REQUIRED ACTION:
Echo the part of the brewed-products ruling notice below between "DATES: The ruling" and "telephone (202) 927–2166.", inclusive, word for word.

READING TEXT:
ACTION: Ruling on the classification of
brewed products.
AGENCY:
SUMMARY: This document reproduces a
ruling issued by the Alcohol and
Tobacco Tax and Trade Bureau on July
7, 2008, to clarify that that certain
brewed products classified as ‘‘beer’’
under the Internal Revenue Code of
1986 do not meet the definition of a
‘‘malt beverage’’ under the Federal
Alcohol Administration Act.
DATES: The ruling was effective on July
7, 2008.
FOR FURTHER INFORMATION CONTACT:
Ramona Hupp, Regulations and Rulings
Division, Alcohol and Tobacco Tax and
Trade Bureau, 1310 G Street, NW.,
Room 200–East, Washington, DC 20220;
telephone (202) 927–2166.

INFORMATION:
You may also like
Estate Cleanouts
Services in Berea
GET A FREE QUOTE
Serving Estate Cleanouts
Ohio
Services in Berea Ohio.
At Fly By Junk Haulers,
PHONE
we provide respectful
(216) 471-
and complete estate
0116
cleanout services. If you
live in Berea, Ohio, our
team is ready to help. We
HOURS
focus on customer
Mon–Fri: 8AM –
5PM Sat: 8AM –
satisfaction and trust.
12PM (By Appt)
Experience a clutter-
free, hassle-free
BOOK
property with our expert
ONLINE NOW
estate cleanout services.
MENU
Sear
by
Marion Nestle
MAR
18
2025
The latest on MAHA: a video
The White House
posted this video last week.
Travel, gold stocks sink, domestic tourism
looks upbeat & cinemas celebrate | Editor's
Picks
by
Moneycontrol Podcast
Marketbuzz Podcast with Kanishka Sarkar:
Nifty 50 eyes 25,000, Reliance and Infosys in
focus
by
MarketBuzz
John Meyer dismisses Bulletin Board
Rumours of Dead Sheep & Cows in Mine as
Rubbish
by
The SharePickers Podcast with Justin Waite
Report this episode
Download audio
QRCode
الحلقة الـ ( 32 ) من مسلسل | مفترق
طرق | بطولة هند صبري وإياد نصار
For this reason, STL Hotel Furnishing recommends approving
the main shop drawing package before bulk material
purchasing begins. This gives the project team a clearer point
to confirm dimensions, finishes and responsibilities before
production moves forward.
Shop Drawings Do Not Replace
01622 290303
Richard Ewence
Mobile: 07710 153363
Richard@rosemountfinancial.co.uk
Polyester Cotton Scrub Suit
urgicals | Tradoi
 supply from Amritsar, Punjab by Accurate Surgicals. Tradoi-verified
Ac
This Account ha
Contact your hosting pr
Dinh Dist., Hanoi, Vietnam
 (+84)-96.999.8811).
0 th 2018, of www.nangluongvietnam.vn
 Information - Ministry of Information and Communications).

ANSWER FOR THE TASK:
DATES: The ruling was effective on July
7, 2008.
FOR FURTHER INFORMATION CONTACT:
Ramona Hupp, Regulations and Rulings
Division, Alcohol and Tobacco Tax and
Trade Bureau, 1310 G Street, NW.,
Room 200–East, Washington, DC 20220;
telephone (202) 927–2166.